Tchaïkovsky était alors à Londres, et, comme autrefois, nous nous mîmes à faire de la propagande parmi les ouvriers. Aidés de quelques ouvriers anglais, dont nous avions fait connaissance au congrès de 1881, ou que les poursuites exercées contre John Most avaient attirés dans le camp socialiste, nous allions dans les clubs radicaux, parlant de la situation en Russie, du mouvement de notre jeunesse russe vers le peuple, et du socialisme en général. Nous avions un auditoire très restreint, rarement de plus de dix personnes. Quelquefois un vieux Chartiste à barbe grise se levait dans l’auditoire et nous disait que tout ce que nous racontions avait été exprimé quarante ans auparavant et accueilli alors avec enthousiasme par la foule des ouvriers, mais que tout cela était mort désormais et qu’il n’y avait pas d’espoir de le faire revivre.

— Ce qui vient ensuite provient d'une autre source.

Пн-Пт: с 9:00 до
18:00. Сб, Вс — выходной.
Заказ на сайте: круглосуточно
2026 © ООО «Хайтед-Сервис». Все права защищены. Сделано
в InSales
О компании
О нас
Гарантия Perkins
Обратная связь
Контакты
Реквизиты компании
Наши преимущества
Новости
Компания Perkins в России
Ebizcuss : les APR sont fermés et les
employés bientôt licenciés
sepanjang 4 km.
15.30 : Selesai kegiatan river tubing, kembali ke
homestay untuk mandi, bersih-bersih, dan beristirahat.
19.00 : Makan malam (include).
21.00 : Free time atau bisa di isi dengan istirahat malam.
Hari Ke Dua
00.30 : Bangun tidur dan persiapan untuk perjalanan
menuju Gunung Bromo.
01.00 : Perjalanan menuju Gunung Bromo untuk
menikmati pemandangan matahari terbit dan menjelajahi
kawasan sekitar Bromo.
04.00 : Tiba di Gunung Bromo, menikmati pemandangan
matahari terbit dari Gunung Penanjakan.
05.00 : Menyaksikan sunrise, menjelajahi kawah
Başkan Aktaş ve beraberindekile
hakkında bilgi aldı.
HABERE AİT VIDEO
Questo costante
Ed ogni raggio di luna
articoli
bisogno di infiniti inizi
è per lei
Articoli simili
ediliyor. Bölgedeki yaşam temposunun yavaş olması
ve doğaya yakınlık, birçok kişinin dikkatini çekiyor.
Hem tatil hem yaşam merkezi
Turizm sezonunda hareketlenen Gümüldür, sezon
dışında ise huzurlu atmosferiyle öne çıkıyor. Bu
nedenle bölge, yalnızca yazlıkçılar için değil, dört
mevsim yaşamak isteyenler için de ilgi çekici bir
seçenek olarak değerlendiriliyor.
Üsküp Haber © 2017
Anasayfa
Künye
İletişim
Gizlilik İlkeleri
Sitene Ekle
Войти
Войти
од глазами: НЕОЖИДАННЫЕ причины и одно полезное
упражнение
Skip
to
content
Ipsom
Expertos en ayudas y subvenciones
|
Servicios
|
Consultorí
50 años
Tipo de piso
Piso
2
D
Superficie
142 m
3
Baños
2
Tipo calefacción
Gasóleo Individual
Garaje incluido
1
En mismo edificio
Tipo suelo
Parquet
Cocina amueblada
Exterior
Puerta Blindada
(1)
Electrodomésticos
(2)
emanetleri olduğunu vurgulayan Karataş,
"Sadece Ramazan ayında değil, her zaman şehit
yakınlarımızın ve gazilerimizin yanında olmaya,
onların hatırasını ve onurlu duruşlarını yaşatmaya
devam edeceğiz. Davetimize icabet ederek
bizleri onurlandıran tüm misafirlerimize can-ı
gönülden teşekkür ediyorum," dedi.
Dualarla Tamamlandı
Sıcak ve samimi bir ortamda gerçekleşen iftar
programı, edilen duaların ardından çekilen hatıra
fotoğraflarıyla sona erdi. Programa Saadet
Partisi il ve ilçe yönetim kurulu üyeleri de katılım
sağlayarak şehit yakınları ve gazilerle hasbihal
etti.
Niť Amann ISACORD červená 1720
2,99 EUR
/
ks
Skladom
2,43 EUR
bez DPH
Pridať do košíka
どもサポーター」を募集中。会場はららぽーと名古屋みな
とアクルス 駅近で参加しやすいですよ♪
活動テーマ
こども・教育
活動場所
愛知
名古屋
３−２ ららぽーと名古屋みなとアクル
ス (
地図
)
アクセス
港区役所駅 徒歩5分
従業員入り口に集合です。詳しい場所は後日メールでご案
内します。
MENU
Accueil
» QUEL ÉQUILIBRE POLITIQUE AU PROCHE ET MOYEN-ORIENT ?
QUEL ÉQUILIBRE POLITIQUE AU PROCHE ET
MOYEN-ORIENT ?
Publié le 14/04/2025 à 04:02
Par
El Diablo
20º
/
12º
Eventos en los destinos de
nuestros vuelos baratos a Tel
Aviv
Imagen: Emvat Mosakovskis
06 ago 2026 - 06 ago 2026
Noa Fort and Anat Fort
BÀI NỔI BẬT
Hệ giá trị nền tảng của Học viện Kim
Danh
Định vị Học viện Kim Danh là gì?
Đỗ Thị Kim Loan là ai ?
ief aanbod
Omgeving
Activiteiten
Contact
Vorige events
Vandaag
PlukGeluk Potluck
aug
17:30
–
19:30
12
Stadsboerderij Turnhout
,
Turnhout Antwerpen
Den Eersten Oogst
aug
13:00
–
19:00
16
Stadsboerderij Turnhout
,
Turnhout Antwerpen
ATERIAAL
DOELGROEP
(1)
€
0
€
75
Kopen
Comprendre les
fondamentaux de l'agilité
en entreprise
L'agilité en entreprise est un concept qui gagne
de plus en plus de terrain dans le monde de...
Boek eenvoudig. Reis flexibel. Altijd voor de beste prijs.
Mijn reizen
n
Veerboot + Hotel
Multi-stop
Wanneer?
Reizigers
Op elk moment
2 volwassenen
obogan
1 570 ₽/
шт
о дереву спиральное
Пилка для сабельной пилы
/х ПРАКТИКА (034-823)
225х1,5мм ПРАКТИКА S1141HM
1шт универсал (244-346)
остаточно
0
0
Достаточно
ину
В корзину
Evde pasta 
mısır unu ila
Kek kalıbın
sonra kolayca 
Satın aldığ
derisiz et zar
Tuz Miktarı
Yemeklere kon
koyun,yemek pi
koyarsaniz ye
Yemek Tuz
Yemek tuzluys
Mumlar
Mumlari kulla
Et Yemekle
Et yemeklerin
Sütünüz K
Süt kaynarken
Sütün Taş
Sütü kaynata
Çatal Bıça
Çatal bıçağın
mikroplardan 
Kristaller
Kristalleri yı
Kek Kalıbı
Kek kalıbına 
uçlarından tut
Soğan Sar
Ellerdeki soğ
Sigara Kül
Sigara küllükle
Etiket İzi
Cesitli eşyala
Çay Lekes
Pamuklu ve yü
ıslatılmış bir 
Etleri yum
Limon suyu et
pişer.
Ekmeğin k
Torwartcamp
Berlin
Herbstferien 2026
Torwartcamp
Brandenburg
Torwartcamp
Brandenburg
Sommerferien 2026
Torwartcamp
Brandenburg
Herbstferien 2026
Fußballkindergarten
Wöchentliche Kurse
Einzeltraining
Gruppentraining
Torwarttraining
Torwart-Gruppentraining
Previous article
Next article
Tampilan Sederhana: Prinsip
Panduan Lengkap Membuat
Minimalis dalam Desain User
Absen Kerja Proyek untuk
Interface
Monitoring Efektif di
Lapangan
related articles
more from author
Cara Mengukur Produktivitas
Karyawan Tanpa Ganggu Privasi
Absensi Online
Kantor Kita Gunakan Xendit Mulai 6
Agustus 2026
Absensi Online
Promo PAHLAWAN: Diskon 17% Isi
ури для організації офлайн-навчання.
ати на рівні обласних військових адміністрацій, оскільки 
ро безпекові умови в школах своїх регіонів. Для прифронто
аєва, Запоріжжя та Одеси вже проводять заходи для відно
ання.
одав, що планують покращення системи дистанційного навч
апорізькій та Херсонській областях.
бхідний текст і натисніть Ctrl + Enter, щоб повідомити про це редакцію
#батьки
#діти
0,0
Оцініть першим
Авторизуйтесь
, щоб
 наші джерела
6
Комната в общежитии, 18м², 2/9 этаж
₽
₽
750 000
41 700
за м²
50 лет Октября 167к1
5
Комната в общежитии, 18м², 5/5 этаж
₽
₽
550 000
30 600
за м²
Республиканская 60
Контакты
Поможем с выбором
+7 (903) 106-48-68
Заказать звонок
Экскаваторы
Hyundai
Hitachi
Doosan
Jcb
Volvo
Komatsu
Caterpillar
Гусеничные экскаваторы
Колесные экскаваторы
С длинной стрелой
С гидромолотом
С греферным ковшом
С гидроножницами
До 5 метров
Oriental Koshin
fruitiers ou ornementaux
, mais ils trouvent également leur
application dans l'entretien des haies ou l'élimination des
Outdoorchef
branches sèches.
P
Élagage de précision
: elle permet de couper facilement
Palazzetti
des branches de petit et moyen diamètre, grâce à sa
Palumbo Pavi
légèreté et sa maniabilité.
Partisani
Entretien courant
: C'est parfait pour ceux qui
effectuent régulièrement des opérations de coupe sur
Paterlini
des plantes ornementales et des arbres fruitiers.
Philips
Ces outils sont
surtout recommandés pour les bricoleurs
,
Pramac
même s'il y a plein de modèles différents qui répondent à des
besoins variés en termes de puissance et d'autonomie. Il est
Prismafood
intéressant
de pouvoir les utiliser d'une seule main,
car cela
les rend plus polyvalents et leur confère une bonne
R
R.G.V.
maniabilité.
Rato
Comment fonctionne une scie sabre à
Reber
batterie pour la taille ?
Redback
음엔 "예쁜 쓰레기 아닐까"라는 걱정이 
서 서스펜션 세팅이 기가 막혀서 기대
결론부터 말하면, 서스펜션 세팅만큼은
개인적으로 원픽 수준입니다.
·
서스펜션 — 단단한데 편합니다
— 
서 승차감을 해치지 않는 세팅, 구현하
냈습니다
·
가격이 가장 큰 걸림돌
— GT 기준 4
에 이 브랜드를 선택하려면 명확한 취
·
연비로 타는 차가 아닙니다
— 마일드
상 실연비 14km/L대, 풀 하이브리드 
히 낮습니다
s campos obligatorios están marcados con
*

Hyndman venait de publier son excellente étude sur le socialisme de Marx, sous le titre de England for All ; et je me souviens qu’un jour de l’été de 1882, je lui conseillai sérieusement de fonder un journal socialiste. Je lui racontai avec quelles ressources modiques nous avions commencé à publier Le Révolté et je lui prédisais un succès certain, s’il voulait tenter la chose. Mais la situation générale était si pauvre de promesses que même Hyndman prévoyait un échec certain, à moins de disposer de l’argent nécessaire pour couvrir toutes les dépenses. Il avait peut-être raison ; mais lorsqu’il fonda la Justice trois années plus tard, il trouva le plus cordial appui auprès des ouvriers ; en 1886 il y avait trois journaux socialistes et la fédération social-démocratique était alors une association influente.